As had been expected, Tokyo has declared a state of emergency in an attempt to curb rising numbers of COVID-19 cases in the city.
The emergency is scheduled to last until August 22, which covers the entirety of the upcoming Olympic games. The Olympics will continue, however, but without any spectators. This is on top of a rule already in place that athletes were barred from bringing any guests, including friends and family. (Although a number of breastfeeding athletes successfully advocated for an exception for their babies.)
Japan is currently being hit by its fifth wave of the coronavirus and its last state of emergency was lifted just three weeks ago.
Last month, the Japanese government launched a massive vaccination campaign and hit its goal of a million vaccinations a day. But vaccine supplies quickly ran out and they had to suspend appointments and cancel plans to vaccinate people in their workplaces and at universities.
Currently, less than 15% of the country’s population is vaccinated.
According to NPR, “Polls show Japanese residents are concerned about Olympic participants spreading infections to the population at large, despite promises by organizers that athletes, staff, media and other participants will be kept in a ‘bubble.'”
Those concerns are proving to be warranted. Athletes are starting to show up in Tokyo and so far, three of them have tested positive after arrival, including some with the highly contagious Delta variant. Some staff at the Olympic village have also tested positive.

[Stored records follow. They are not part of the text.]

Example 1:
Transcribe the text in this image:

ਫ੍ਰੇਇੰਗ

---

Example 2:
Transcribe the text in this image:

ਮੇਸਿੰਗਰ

And while there will be no spectators allowed at the Tokyo venues, NPR writes, “Other areas outside the capital that are hosting events may have some spectators, Japanese media have reported, and organizers may seek exceptions to allow VIP guests, including members of the International Olympic Committee, corporate sponsors and foreign dignitaries.”
This is in spite of the fact that experts have warned against allowing Olympics visitors to travel between prefectures.
The Washington Post writes: “There is a risk the movement of people and opportunities to interact during the Olympics will spread infections and strain the medical system,” the experts, led by the government’s most senior health adviser, Shigeru Omi, said in a report issued Friday.
That report was advising against allowing travel to Tokyo but it seems similarly unwise to push these crowds to the surrounding areas.
All of this begs the question of … why? Why are the Olympics happening at all? They were pushed back by a year in the hopes that things would be better and safer but they very clearly aren’t. Why are we pretending like the pandemic is behind us, especially in a country still being hit this hard by the virus?